Webserv: an HTTP server in C. No frameworks, no libraries, just sockets and recv(). Built to understand what Nginx does at the socket level.
What I’ve Learned
Documentation is a feature. A project without documentation is a project for one person. Clear README files and deployment guides are what turn a private tool into something others can use and improve.
Small tools compound. My dotfiles, my Ghana PAYE tax calculator, my directory sizing utility. None are impressive alone. Each solved a real problem. Together they represent a habit of turning friction into tools.
Stars don’t matter, but feedback does. The projects I’m proudest of aren’t the most-starred.
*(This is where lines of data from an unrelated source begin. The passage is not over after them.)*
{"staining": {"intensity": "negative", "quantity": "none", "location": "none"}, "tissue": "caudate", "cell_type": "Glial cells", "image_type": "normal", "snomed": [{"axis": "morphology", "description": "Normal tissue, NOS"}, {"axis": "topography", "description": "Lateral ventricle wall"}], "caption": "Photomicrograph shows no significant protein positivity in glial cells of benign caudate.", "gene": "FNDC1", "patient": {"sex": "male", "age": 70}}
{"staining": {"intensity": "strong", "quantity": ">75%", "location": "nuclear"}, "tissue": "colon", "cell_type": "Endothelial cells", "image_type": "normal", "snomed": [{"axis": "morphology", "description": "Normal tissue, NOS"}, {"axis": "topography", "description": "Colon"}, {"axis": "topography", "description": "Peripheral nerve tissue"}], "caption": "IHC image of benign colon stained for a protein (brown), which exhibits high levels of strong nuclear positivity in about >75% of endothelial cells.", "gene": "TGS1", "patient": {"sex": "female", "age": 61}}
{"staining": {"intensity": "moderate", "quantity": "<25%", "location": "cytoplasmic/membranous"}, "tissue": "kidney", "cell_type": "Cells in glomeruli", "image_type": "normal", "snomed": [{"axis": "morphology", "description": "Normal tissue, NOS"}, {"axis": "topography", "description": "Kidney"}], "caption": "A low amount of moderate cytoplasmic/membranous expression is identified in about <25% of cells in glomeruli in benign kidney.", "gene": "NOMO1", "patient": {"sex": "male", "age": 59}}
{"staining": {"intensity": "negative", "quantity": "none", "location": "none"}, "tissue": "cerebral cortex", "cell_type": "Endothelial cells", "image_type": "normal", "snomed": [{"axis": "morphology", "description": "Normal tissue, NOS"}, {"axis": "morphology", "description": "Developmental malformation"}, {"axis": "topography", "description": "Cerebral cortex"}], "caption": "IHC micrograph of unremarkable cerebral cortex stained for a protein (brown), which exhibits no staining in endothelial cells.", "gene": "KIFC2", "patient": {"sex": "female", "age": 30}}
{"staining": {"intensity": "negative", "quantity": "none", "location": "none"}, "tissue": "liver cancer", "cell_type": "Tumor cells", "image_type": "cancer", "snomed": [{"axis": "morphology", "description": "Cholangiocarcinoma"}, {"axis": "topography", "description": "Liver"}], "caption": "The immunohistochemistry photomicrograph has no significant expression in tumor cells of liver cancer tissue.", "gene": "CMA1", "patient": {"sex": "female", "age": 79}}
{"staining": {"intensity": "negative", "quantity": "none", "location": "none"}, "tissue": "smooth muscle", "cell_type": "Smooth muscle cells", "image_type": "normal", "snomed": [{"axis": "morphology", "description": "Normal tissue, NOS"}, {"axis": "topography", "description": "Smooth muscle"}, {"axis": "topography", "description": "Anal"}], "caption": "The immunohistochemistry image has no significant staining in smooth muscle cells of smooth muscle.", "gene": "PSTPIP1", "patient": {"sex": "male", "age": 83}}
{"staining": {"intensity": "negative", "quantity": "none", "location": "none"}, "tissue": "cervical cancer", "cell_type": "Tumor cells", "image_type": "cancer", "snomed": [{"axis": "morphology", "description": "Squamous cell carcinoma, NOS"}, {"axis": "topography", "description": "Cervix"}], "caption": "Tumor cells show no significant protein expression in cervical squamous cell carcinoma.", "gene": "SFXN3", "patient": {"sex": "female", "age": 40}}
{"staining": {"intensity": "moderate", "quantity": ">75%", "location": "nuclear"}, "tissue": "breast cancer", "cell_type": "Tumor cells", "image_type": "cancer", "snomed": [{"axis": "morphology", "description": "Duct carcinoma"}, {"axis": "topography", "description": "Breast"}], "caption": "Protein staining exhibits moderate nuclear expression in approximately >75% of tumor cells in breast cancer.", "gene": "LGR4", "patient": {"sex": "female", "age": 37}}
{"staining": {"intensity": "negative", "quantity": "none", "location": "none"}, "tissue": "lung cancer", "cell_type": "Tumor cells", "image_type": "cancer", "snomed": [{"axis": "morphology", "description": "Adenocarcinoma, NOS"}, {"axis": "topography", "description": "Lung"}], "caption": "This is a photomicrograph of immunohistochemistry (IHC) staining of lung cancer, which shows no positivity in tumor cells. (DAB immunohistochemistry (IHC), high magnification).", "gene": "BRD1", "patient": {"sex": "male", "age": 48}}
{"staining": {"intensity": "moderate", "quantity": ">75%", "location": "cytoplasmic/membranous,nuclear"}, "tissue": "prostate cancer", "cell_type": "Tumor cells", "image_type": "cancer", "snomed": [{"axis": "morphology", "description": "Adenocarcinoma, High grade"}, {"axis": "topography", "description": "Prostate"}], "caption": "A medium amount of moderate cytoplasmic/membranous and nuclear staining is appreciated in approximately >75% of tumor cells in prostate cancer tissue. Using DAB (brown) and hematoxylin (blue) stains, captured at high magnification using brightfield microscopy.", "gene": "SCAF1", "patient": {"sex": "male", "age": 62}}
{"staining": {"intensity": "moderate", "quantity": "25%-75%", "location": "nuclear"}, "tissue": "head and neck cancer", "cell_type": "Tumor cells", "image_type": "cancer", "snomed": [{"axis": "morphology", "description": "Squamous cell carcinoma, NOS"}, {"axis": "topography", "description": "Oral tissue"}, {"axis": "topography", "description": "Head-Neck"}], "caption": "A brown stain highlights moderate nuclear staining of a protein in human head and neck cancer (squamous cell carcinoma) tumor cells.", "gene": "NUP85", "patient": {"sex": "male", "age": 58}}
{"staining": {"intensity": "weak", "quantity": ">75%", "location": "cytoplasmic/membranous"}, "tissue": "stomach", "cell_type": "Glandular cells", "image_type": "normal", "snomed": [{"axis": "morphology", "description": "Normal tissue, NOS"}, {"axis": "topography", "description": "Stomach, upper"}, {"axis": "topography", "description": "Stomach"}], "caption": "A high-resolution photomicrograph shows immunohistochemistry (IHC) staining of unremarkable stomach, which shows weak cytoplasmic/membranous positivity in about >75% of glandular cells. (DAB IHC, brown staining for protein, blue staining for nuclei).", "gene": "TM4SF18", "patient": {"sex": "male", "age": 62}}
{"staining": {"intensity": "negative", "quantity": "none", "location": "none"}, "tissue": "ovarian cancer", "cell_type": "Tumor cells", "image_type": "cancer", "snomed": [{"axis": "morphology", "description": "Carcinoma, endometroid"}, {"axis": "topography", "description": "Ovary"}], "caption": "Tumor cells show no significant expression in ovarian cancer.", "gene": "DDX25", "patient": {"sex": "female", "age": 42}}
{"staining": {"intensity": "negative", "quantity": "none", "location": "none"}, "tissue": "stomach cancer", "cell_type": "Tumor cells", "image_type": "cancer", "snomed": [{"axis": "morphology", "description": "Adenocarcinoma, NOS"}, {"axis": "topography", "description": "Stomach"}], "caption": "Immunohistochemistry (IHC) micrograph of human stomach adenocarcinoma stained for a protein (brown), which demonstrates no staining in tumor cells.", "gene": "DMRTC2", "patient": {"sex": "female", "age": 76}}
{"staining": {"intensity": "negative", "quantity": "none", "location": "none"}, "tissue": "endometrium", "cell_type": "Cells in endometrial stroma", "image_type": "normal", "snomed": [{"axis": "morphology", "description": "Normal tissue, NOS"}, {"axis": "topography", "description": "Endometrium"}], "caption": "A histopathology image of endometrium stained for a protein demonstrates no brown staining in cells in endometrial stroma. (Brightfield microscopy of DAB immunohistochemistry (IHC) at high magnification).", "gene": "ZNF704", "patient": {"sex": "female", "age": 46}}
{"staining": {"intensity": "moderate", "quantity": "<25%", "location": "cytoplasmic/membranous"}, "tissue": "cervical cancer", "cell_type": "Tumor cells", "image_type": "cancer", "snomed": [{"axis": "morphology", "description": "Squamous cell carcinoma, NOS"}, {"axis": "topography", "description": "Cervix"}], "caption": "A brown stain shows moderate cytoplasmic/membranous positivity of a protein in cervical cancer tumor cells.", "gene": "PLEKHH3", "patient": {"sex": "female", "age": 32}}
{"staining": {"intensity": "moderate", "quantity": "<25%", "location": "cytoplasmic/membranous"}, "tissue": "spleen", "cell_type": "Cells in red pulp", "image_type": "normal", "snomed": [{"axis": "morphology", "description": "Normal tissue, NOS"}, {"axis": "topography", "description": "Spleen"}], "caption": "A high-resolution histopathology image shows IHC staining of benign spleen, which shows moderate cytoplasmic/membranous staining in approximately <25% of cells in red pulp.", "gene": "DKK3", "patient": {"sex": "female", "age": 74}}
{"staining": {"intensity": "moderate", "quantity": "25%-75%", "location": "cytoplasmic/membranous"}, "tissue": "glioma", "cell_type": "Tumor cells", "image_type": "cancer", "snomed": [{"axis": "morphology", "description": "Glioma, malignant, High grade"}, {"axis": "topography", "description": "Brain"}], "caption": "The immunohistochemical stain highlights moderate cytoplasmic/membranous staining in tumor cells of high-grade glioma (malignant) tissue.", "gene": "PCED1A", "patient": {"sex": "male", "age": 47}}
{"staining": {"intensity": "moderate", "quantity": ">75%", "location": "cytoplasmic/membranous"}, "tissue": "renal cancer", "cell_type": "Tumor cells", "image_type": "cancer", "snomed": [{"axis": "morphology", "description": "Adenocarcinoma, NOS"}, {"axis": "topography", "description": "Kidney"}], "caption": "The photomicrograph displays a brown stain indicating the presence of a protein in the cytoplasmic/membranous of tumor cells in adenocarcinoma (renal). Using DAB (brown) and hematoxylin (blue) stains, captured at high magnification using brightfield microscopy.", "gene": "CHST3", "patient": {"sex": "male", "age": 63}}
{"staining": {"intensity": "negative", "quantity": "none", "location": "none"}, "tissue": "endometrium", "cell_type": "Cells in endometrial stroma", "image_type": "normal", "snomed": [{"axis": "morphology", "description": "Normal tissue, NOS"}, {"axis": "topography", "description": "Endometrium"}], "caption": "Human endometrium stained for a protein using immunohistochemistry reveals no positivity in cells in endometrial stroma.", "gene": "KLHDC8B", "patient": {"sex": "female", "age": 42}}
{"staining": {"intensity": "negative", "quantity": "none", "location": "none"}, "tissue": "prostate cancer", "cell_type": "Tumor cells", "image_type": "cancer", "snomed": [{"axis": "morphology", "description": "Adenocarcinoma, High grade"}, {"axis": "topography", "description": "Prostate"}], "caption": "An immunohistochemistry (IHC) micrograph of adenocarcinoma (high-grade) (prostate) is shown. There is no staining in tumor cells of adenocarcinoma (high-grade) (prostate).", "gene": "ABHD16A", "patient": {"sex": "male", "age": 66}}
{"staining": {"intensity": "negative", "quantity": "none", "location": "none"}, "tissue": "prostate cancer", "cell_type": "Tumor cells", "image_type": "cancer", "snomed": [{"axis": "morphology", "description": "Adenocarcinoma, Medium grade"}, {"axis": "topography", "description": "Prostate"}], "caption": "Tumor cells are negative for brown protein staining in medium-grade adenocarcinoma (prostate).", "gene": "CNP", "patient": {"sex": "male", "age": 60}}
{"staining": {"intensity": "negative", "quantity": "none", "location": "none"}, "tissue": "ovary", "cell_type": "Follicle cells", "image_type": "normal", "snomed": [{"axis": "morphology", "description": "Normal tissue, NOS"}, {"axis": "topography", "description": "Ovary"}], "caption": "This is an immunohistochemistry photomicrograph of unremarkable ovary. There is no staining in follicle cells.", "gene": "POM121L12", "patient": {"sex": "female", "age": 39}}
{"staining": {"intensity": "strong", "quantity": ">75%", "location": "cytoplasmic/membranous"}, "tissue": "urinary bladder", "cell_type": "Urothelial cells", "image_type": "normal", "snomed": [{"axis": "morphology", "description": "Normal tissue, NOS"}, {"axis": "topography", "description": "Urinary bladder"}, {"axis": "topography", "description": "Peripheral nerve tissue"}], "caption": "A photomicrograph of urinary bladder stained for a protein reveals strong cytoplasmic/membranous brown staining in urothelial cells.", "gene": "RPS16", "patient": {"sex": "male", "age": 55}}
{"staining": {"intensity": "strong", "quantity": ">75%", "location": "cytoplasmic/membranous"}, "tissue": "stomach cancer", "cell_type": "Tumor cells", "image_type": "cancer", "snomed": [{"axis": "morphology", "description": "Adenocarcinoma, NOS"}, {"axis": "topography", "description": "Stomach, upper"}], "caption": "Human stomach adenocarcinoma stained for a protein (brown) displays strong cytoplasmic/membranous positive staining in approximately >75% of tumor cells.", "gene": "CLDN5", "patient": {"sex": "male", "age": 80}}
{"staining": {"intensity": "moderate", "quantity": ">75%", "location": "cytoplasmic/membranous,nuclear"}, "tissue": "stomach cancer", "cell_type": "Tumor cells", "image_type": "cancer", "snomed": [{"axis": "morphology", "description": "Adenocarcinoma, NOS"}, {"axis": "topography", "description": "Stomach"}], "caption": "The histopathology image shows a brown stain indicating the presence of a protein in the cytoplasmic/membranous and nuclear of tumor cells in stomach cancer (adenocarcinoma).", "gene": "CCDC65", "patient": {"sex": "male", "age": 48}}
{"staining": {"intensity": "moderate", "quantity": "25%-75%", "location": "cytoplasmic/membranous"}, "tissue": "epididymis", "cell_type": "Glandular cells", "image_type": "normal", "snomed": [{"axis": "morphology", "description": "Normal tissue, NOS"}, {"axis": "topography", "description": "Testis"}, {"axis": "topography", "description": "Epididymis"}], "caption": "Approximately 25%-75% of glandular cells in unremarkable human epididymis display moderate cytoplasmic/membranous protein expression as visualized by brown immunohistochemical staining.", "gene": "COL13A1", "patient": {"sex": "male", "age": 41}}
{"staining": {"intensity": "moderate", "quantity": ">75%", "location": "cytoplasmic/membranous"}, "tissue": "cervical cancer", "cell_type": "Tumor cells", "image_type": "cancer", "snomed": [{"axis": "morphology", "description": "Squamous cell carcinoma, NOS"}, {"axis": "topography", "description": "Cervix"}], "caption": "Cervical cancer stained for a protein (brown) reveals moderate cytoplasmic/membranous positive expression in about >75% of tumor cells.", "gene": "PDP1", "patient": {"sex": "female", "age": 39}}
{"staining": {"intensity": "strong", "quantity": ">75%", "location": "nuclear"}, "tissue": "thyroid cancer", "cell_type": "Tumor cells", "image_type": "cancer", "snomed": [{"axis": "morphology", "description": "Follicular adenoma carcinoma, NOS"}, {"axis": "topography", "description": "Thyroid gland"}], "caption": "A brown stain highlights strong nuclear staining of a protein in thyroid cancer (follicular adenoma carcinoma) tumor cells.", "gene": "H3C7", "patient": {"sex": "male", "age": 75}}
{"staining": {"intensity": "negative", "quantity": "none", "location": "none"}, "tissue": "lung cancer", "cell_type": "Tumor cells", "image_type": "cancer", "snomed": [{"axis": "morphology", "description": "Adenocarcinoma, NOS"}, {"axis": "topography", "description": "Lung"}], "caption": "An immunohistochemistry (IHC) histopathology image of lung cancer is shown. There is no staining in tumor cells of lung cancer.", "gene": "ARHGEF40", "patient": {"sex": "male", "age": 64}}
They’re the ones where someone opened an issue saying “I used this to deploy video conferencing for my school” or “this saved me a week of setup.”
Maintenance is the hard part. Writing code is the fun part. Responding to issues, reviewing PRs, keeping dependencies current, testing against new OS versions: that’s the real work. Most open source projects die because the maintainer runs out of energy for the unglamorous parts, not because the code is bad.
What’s Next
Developer tooling and infrastructure. Small, focused tools that solve specific workflow problems. More writing, which is why this site exists.
If you want to start contributing to open source, don’t look for projects to contribute to. Build something you need. If other people need it too, they’ll find it.
A problem, a solution, a git push. That’s how everything on my GitHub started.